In the original trial, the prosecution’s case against the accused man was mainly composed of “belief evidence”. This is a mere statement of a senior member of the police that their target is guilty as charged.
At the Special Criminal Court, set up in 1939 to accelerate the imprisonment of republicans and still in use today, such “evidence” is normally enough to secure a conviction, especially if accompanied by a plausible supporting argument.
In an initial trial in 2017, memorial photographs of Real IRA leader Alan Ryan which police said they had found on Mr Weldon’s phone were presented as corroboration. They also claimed to have found his DNA on a swab taken from the licence plate of the vehicle used in the attack.
Mr Weldon was quickly found guilty and sentenced to five years imprisonment. But he had his conviction quashed in 2018 and a retrial ordered after the Court of Appeal found the Special Criminal Court had made a “factually incorrect” finding in relation to a photo on Weldon’s iPhone.
Without this evidence, there was a “substantial gap” in the Special Criminal Court’s reasoning, causing the Court of Appeal to consider the conviction “unsafe”. A retrial was ordered.
Last week, and again without a jury present, the alleged supporting evidence in the form of DNA linking Mr Weldon with the registration plate was found to be entirely bogus.

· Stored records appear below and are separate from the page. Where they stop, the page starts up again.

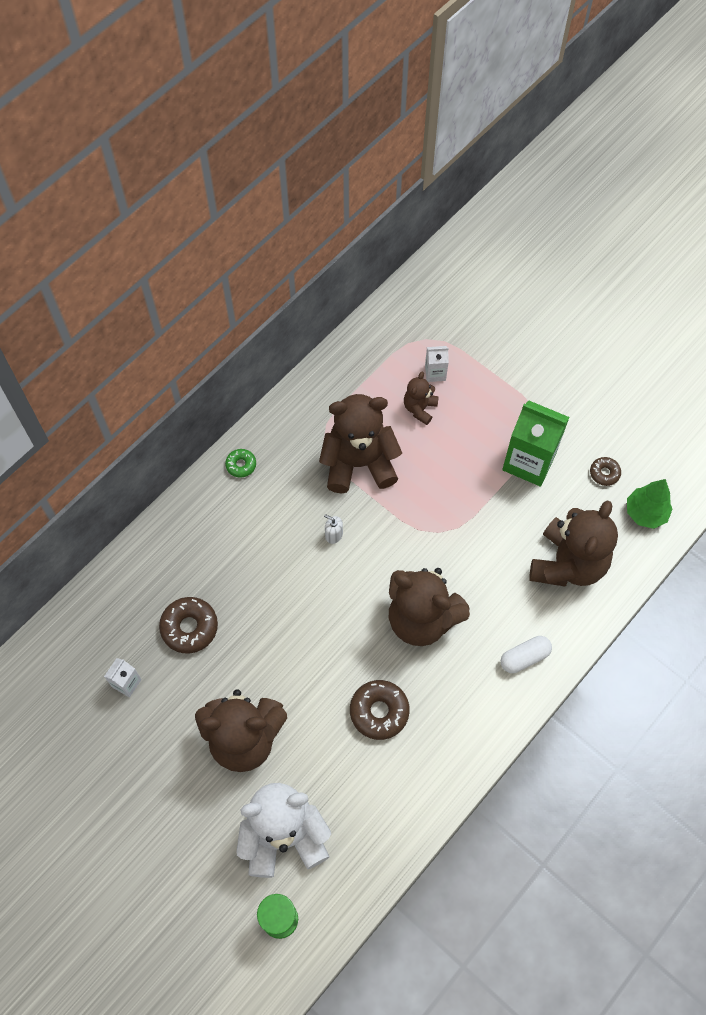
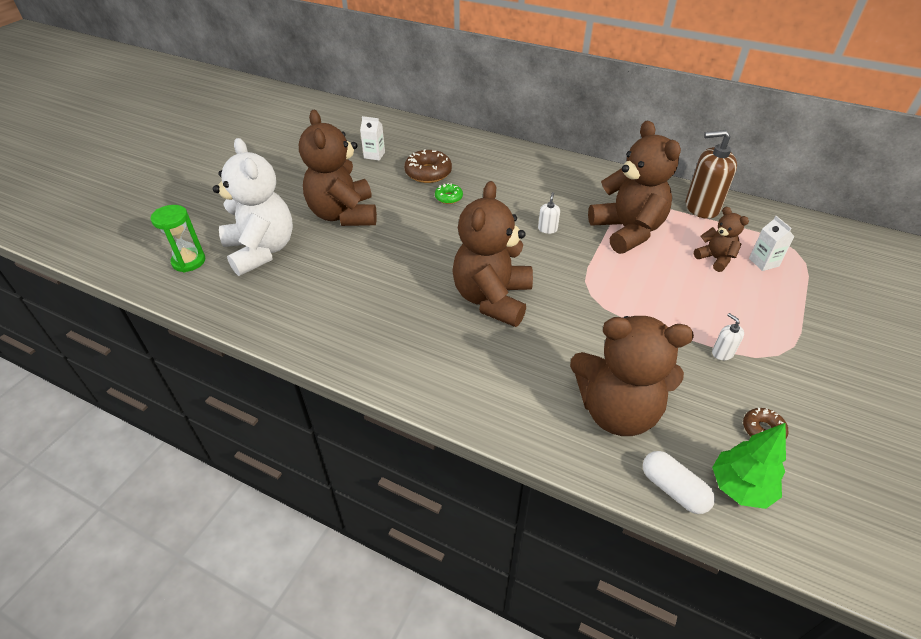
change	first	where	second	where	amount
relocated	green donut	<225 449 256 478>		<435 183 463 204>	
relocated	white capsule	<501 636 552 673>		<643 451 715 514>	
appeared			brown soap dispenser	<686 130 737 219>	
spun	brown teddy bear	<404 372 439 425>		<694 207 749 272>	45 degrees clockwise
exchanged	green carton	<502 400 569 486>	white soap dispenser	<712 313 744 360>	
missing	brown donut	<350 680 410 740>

In an embarrassing revelation, PSNI policewoman Christine Lumsden admitted to a panel of judges that the number plate produced to her was not the same number plate recovered from the scene.
“She went on to state that the number plate looked upside-down and different,” said the chief judge. He said he could not be satisfied that “the integrity of the number plate” was “properly preserved”.
“Having found that the belief evidence is not supported by any independent evidence, we must find the accused not guilty,” he concluded.
Mr Weldon was acquitted and walked free.